A Rare Presentation Of Chest Pain In An Athlete, A Case Report - Page #4
 

Working Diagnosis:
Left apical traumatic pneumothorax

Treatment:
The patient was seen for follow-up ten days after discharge from the hospital and had resolution of his shortness of breath with pain improved to 2 out of 10 with deep breathing and twisting. He also had migrating chest pain that gradually improved. He was instructed to continue to avoid physical activity and air travel for the next 2 to 4 weeks. At 3 weeks he was symptom-free with a normal chest x-ray. He was provided with a plan for a gradual return to physical activity over a week as long as he remained symptom-free. There were no further complications and he was able to resume full physical activity.

Outcome:
After initial evaluation, the patient was admitted to the hospital for observation overnight. There was a stable appearance of his pneumothorax on x-ray, and his vital signs were stable overnight. His pain was improved, and he was breathing comfortably by the morning. He was discharged home from the hospital with instructions to avoid flying, contact activity, or any moderate physical activity until seen in follow-up. He was also advised to use the incentive spirometer for 3 to 4 days and then as needed.

Author's Comments:
Traumatic pneumothorax is an uncommon injury during athletic events, although it could lead to significant morbidity if overlooked. While most athletes with acute chest trauma typically have contusions or rib fractures, it is important to consider a traumatic pneumothorax within the differential, along with other serious diagnoses such as cardiac arrest or arrhythmias.

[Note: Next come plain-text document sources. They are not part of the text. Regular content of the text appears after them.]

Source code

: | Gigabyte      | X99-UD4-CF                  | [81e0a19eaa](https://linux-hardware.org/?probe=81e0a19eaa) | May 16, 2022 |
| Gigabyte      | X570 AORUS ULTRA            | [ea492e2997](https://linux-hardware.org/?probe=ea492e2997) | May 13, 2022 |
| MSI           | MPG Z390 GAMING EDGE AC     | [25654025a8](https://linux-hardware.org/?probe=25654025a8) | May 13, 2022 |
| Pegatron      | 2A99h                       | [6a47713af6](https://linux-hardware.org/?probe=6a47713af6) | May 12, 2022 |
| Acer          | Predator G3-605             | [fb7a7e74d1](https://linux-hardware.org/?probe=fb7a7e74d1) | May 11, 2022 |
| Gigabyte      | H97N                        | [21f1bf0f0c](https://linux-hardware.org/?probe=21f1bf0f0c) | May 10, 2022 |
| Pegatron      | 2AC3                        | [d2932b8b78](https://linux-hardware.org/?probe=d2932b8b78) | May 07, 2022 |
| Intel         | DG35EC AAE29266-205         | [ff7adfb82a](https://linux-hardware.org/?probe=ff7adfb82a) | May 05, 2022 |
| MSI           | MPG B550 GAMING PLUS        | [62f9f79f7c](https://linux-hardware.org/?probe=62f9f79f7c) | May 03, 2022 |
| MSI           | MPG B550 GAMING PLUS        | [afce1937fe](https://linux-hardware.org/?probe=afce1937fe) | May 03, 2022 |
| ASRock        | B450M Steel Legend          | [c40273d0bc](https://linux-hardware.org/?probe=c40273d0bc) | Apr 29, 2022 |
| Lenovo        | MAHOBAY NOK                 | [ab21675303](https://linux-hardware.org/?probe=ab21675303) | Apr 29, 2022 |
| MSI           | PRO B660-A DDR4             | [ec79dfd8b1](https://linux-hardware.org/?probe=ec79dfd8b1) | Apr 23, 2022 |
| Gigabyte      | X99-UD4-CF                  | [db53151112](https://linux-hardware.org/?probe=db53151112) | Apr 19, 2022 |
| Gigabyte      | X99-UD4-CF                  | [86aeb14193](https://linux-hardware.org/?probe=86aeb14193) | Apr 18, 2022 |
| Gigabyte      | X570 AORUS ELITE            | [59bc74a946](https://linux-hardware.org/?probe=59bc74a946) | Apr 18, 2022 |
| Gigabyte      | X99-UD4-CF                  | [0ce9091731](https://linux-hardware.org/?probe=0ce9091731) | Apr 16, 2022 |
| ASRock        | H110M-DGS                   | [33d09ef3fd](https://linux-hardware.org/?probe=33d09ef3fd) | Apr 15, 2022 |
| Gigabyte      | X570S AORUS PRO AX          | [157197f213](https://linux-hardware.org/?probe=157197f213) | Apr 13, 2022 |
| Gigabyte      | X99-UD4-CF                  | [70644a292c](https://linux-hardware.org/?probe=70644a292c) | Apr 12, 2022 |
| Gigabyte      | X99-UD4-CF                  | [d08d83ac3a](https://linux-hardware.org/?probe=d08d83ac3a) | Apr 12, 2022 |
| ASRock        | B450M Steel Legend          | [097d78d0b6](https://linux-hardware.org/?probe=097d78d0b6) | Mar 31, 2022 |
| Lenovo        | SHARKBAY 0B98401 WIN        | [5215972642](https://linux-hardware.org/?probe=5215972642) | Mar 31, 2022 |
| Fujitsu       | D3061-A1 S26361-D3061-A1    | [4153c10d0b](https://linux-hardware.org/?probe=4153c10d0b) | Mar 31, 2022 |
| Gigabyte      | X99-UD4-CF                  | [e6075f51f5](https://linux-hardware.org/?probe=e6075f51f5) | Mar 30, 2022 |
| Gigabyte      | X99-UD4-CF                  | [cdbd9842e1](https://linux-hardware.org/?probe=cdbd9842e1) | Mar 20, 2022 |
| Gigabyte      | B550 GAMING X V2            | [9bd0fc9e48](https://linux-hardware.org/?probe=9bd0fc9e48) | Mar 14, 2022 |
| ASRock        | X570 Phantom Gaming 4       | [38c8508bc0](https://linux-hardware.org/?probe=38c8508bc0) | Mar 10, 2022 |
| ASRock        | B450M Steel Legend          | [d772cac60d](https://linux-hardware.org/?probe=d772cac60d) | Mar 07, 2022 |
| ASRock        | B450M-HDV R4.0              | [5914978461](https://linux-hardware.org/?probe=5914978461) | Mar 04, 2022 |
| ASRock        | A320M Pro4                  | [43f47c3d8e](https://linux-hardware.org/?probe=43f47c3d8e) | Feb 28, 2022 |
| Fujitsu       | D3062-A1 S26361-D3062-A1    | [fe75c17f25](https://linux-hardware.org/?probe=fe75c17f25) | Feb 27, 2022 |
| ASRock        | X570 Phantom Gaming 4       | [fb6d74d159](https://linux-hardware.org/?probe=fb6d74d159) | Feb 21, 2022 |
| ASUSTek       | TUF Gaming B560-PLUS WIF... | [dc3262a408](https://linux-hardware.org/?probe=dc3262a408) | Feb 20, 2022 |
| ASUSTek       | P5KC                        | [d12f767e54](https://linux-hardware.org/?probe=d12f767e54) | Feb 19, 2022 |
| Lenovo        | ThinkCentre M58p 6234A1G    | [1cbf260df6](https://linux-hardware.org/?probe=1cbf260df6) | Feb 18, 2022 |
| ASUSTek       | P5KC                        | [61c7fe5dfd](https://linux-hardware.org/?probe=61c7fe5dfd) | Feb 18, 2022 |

If unnoticed, patients could deteriorate quickly. Thankfully, this patient did not need significant interventions after his injury.

Editor's Comments:
Rib fractures, pneumothorax, tension pneumothorax, hemothorax, flail chest, steronoclavicular joint dislocation, pulmonary contusions, and cardiac contusions can occur during sporting activities. In order to make the correct diagnosis, one must consider all of these diagnoses. More common in higher energy traumatic injuries involving motor vehicle accidents, these can occur in sports as well.

A missed pneumothorax can lead to cardiorespiratory arrest and death.